Kipsiro made his first senior international appearance at the 2005 World Championships in Athletics, running in the heats of the 5,000m.
At the 2006 Commonwealth Games in Melbourne, he came seventh in the 5000m, and placed in the top 30 of both the long and short races at the 2006 IAAF World Cross Country Championships.

However, it was on the track that he made his first impact, taking the 5000m silver and the 10,000 metres gold at the 2006 African Championships. In 2007, Kipsiro decided to focus on track running and secured the 5000m title at the All-Africa Games. He would maintain his good form, only to be beaten by Bernard Lagat at the 2007 World Athletics, a race which Kenya’s hope in Eliud Kipchoge could only manage bronze, and took silver in the 2008 World Championships.

Another defector, Leonard Muchera, who won the Tiberias Marathon in 2007, found himself “stateless” after shifting allegiance to the Gulf. Muchera relinquished his Kenyan citizenship in 2004 and became an athletic hireling, by the name of Musher Salem Jawher, for the state of Bahrain.

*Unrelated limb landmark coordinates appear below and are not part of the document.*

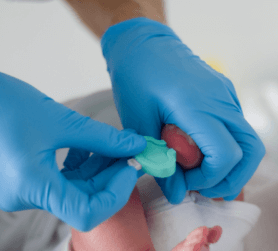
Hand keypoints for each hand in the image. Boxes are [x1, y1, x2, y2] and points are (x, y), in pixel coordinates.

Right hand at [0, 72, 145, 230]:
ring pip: (77, 188)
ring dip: (101, 167)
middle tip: (132, 152)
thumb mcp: (61, 121)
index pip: (86, 213)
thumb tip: (135, 144)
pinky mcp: (28, 178)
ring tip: (118, 144)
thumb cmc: (6, 104)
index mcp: (31, 186)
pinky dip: (84, 164)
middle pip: (85, 199)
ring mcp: (26, 188)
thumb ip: (102, 137)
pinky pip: (64, 179)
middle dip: (113, 175)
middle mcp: (27, 195)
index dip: (116, 193)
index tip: (130, 167)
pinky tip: (92, 145)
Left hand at [101, 18, 264, 202]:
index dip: (208, 178)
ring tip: (203, 175)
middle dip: (231, 178)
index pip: (226, 154)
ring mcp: (225, 95)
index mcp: (197, 106)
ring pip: (248, 139)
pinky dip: (225, 146)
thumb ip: (158, 160)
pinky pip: (235, 126)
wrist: (142, 43)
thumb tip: (175, 194)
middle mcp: (220, 100)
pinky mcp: (223, 93)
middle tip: (204, 189)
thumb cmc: (135, 77)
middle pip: (251, 150)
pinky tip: (200, 151)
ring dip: (232, 165)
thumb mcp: (138, 122)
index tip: (184, 182)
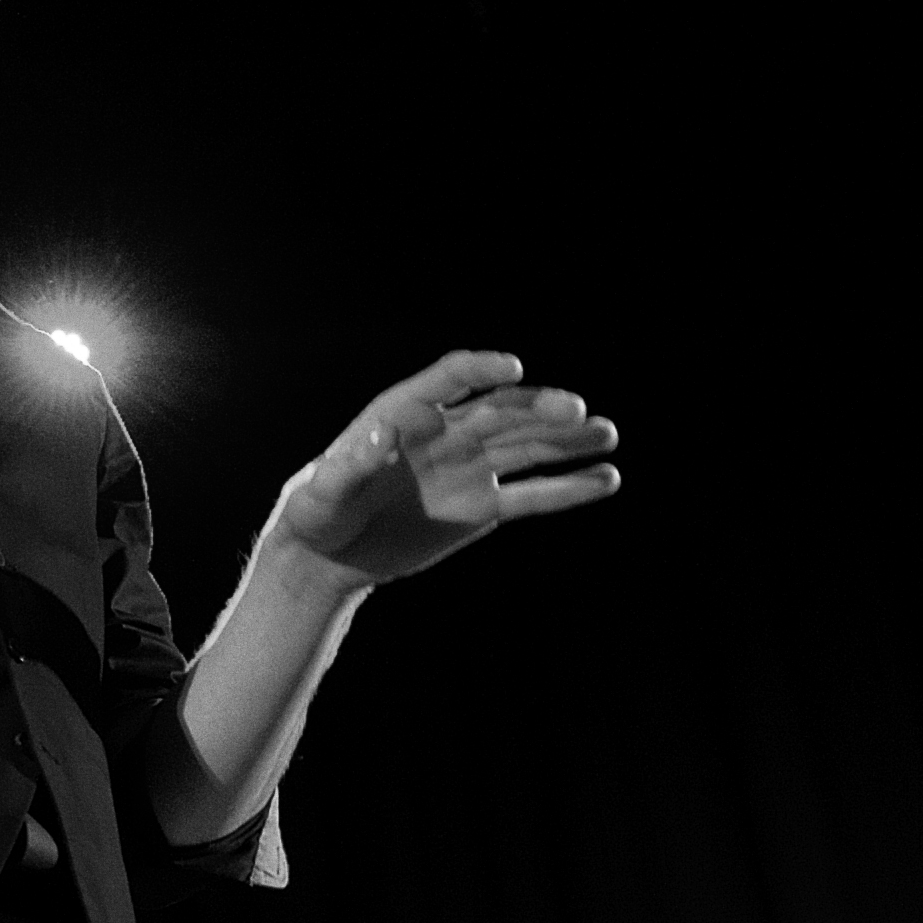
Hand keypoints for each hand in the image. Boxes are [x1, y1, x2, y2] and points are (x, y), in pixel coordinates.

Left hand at [269, 350, 619, 589]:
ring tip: (608, 433)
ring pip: (526, 447)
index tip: (513, 370)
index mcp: (402, 413)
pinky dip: (567, 488)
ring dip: (566, 440)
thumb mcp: (322, 490)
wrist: (328, 553)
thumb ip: (351, 464)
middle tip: (577, 412)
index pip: (449, 380)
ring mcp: (468, 467)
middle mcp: (445, 433)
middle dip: (537, 409)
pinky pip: (532, 494)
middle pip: (499, 411)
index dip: (480, 370)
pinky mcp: (483, 505)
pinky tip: (606, 478)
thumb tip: (381, 433)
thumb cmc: (314, 512)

But with his win came rejection from his adopted nation. At the race press conference he had said that the Bahraini Government had “no problem” with his participation in the event. But within 24 hours they had stripped him of his Bahraini citizenship for having entered Israel illegally on his old Kenyan passport.

Little known Mike Kosgey Rotich, is the latest to join the list of defectors. The 31-year-old 2003 Paris Marathon winner is believed to have defected in July this year and has since joined the French Army. A year earlier, Rotich finished second in the 2002 Milan Marathon behind five-time Boston Marathon Winner, Robert Cheruiyot, in a photo-finish, with third-placed, Daniele Caimmi (2:08:59).

Why the exodus?

So, why the massive exodus? The soft-spoken Shaheen attributes to lack of compensatory remuneration. He rues the fact that local athletes drown in their blood, sweat and tears to fly the Kenyan flag but do not get due recognition from the government.

Economic hardship aside, some other are irked by the lack of recognition in their own country, as well as the difficulty in being selected for Kenya’s team for major tournaments.

Even though the government has made attempts to give appealing cash incentives for excelling athletes, it is the way they are treated after their active careers that may still spur them abroad.